Controversy over a correctional crawl space leads to a change of heart by the Bryan school district.
Superintendent Mike Cargill announced Wednesday that SFA Middle School Industrial Arts students will no longer be sent to serve timeout on an elevated platform inside the workshop. "You have to change with the times sometimes and I think what was good 20 years ago isn't good anymore," he said.
The loft, sometimes referred to as the "attic," came under fire by Bryan parent Tammy Brown whose son had been sent there for missing an Industrial Arts tutorial class.
After hearing Brown's argument and seeing a report aired on News 3, Cargill says the district re-thought its position. "We want to support that teacher, we'll give him some more space," Cargill said. "He doesn't need to put any students up in the loft anymore. I know its been fine in the past, we've never had an incident with it. It's been safe enough in the past but we're going to err on the side of caution."

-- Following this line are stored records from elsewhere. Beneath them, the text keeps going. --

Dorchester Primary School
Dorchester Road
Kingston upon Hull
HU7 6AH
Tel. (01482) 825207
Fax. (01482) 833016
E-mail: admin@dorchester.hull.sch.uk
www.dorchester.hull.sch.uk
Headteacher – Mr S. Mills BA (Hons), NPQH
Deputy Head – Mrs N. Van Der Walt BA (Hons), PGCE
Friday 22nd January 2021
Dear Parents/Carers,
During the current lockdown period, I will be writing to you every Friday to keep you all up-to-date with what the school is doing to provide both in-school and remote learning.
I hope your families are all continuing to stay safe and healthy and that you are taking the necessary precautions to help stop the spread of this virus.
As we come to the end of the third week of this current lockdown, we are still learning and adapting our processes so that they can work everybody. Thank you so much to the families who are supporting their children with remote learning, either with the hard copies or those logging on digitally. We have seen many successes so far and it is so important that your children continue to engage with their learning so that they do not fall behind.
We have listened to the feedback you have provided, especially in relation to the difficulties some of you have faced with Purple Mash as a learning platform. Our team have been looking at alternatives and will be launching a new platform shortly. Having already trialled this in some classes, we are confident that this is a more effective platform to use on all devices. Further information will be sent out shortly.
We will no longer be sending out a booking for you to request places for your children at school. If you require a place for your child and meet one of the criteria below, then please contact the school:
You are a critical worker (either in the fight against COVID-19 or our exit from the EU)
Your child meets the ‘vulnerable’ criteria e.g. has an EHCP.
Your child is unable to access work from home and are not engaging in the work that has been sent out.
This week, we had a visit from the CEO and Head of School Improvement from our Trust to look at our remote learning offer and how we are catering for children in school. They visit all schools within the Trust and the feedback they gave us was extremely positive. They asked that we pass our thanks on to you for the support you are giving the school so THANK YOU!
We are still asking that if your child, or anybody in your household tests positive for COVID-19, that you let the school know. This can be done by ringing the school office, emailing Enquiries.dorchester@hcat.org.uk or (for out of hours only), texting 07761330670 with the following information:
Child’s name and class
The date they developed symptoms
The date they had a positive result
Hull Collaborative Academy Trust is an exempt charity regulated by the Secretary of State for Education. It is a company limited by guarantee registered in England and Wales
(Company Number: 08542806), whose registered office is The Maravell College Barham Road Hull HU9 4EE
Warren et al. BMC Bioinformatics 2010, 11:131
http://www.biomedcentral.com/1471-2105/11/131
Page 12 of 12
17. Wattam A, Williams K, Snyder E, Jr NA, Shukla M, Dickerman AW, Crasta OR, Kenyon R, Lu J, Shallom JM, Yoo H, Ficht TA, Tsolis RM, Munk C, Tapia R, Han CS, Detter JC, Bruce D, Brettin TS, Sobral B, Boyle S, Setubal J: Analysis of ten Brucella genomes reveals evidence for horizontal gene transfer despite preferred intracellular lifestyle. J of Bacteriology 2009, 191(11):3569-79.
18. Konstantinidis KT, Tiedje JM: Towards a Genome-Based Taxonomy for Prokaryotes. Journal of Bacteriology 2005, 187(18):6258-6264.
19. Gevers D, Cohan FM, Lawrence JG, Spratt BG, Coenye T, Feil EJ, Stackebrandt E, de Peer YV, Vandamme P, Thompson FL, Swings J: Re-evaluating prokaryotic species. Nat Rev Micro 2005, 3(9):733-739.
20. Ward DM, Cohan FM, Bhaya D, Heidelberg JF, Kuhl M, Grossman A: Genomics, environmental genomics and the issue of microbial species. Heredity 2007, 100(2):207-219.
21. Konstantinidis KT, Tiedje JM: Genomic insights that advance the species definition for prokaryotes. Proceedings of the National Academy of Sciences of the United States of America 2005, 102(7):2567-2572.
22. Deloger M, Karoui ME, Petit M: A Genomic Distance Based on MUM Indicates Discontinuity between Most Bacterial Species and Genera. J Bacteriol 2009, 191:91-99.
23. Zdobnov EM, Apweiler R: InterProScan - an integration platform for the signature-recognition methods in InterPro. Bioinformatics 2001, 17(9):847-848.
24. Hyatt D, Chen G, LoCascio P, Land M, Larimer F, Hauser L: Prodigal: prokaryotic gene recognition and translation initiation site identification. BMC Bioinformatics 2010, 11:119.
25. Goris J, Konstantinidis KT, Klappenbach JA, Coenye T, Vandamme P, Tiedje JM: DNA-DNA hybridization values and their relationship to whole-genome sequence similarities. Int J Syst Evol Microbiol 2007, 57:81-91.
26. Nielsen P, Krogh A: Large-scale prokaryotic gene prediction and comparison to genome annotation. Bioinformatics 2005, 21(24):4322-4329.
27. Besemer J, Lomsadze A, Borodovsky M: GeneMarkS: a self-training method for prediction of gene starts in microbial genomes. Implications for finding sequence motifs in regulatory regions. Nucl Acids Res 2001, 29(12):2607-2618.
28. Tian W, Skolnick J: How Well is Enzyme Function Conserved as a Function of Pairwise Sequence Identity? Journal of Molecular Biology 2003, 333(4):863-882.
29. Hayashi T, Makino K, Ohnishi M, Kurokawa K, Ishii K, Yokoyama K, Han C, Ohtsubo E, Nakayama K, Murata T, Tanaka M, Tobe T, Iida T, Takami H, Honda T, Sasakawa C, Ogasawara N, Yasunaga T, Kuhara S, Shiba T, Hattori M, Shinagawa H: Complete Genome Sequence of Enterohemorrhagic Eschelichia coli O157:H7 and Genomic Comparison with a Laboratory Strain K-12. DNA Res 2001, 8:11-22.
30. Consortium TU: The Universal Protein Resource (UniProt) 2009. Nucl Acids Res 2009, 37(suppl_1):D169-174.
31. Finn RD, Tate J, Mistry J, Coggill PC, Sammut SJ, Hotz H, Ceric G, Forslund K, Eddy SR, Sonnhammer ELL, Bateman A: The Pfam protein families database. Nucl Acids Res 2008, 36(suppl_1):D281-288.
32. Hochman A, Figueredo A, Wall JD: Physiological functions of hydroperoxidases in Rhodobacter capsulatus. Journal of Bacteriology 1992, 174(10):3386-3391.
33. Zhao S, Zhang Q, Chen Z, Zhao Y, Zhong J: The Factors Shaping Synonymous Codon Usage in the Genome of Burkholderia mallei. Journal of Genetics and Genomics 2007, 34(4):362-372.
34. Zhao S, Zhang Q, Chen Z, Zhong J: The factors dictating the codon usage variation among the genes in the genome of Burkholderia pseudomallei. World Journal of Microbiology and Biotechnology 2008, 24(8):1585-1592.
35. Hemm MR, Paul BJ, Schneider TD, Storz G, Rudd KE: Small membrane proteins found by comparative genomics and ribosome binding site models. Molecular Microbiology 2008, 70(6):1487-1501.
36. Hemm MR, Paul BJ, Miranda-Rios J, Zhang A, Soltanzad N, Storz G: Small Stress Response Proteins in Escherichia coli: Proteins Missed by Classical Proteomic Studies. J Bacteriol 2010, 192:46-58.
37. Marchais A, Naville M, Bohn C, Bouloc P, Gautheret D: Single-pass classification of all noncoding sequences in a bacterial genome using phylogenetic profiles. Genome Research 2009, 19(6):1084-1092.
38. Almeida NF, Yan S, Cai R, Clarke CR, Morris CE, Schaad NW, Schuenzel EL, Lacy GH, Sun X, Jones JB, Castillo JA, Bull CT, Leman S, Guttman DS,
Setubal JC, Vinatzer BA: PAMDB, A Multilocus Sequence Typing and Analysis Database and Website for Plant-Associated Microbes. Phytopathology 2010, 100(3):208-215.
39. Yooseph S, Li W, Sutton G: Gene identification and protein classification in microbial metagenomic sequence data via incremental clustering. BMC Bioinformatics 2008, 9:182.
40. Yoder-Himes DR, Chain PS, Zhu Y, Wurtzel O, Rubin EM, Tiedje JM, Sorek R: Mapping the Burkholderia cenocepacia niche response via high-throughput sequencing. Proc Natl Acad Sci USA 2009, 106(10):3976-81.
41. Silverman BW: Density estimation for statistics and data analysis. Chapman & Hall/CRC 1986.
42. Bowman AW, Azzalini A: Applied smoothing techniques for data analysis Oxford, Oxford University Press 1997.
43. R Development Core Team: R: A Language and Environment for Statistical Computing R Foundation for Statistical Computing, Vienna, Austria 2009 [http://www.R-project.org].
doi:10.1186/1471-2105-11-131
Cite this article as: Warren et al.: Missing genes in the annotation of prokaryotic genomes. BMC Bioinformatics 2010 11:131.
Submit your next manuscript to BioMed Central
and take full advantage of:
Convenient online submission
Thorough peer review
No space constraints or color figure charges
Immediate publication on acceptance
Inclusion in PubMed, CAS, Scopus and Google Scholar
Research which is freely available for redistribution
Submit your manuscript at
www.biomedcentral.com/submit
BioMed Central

Brown said she she's happy with the district's decision and even happier with her son. "I'm really proud of my child because he made it a point to say 'I'm glad I stood up because it's the right thing to do. And if somebody had fallen and I didn't say anything then I wouldn't got past that easily.'"
Brown says she has received criticism for making her objections public. But she puts it all in perspective. "I would rather stick my neck out and have people take shots at me than have my kid fall off a platform. I mean I don't care, take shots at me all day long. I know I did what was right for my child and the situation is now safer for all the children and I'm happy."